I hate the whole 'reward bad behaviour and sooks' regime. My primary school teacher really hated me and used to complain - in front of me - that I shouldn't really be in the top set (even though I was usually top/second in the class) even though I was over a year younger that the other kids (squeaked into school and was put up a year). She couldn't really move me but really made me feel thick. If she had bothered her arse with me rather that knock my confidence and belief in myself, I'd be running NASA by now! Or at least have a proper job.
You know the 'manky' kids will only break their nice shiny new toys!
I don't know whether it's worth a mention to his teacher or not. She seems nice enough and gave a glowing report at parents' evening.

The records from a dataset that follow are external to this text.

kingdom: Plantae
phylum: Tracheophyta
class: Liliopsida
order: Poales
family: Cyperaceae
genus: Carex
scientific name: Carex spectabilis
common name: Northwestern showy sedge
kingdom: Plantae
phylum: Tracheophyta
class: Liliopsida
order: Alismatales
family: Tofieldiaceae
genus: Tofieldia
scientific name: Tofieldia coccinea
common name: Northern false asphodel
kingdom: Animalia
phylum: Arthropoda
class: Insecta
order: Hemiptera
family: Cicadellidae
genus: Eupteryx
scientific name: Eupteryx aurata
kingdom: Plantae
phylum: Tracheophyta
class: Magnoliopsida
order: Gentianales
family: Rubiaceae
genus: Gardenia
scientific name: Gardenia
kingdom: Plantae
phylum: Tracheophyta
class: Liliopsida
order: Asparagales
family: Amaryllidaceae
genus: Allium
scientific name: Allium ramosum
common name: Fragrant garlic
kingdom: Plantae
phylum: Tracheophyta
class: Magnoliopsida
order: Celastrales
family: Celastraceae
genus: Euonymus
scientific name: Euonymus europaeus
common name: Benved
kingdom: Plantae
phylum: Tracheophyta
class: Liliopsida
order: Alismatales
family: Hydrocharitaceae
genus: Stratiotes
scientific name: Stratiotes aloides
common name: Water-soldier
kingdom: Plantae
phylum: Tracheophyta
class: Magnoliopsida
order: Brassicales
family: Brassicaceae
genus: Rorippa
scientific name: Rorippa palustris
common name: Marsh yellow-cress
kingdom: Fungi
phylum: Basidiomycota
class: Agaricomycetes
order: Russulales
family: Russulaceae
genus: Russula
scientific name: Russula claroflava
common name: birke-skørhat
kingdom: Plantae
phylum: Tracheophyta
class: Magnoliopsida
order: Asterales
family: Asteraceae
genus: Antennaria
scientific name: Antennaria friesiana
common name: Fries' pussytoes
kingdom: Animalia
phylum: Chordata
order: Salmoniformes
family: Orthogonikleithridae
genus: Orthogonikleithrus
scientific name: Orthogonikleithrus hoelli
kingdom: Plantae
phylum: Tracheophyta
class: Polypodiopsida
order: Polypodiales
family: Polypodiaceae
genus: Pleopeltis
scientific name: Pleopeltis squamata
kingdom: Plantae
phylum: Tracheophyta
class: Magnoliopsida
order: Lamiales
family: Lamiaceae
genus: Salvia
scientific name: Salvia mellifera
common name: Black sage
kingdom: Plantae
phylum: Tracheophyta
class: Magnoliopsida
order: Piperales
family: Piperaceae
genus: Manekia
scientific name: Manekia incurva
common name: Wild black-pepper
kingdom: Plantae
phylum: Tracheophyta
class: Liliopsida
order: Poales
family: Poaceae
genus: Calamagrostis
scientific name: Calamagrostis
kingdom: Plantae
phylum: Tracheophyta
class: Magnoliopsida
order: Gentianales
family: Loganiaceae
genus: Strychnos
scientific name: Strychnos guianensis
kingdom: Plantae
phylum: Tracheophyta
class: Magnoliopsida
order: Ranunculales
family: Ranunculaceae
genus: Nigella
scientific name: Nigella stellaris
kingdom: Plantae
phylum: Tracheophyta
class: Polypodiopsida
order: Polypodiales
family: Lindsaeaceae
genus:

DS (year 8) came home from Celebration Assembly this week having had to watch the troublesome kids each get given an iPod Touch for being less manky than normal.
He, who is never manky, got nothing.
And I cannot afford to buy him one.
One of the manky kids ALREADY had one.
School reward / management systems are the first real insight kids have that life is not fair to the well behaved.
C'est la vie
What year is your DS? In my experience it doesn't take long for DC to have no interest in these type of scheme at all regardless of where they are situated in the points scoring system .......
If it is not bothering him, I would forget about it.
Sooooo, we have a system where the kids earn house points. Each week they are counted up.
For the past two years DS (8) has been doing really well with points. He is quite polite, helpful and does his work well and gets good marks. He was usually neck and neck with his best pal in the point league.
This year, he is lucky to get two or three in a week, there are a small number of children (one his best pal) who get over 20 almost every week, same kids. He doesn't get any red points (which are bad ones). Even the kids who have 'challenging' behaviour issues are wiping the floor with him. Some of it is very unfair (kids who do a certain lesson can double their points in this class alone, as they teacher is very generous with points).
The question is - do I ask the teacher of there is an issue with his behaviour or work, or just assume that a) he is just keeping his head down and getting on with his work, b) his work is 'ok' and his behaviour average (which would make the last two years seem a bit odd), or c) teacher just doesn't like him. I think she may have noticed me eyeing the chart when I drop him off in the mornings.
Am I being over sensitive? He is getting a bit unmotivated by it, so not sure what the point of the Points are! I hate the system and remember hating it at school and I got so many red ones for talking in class!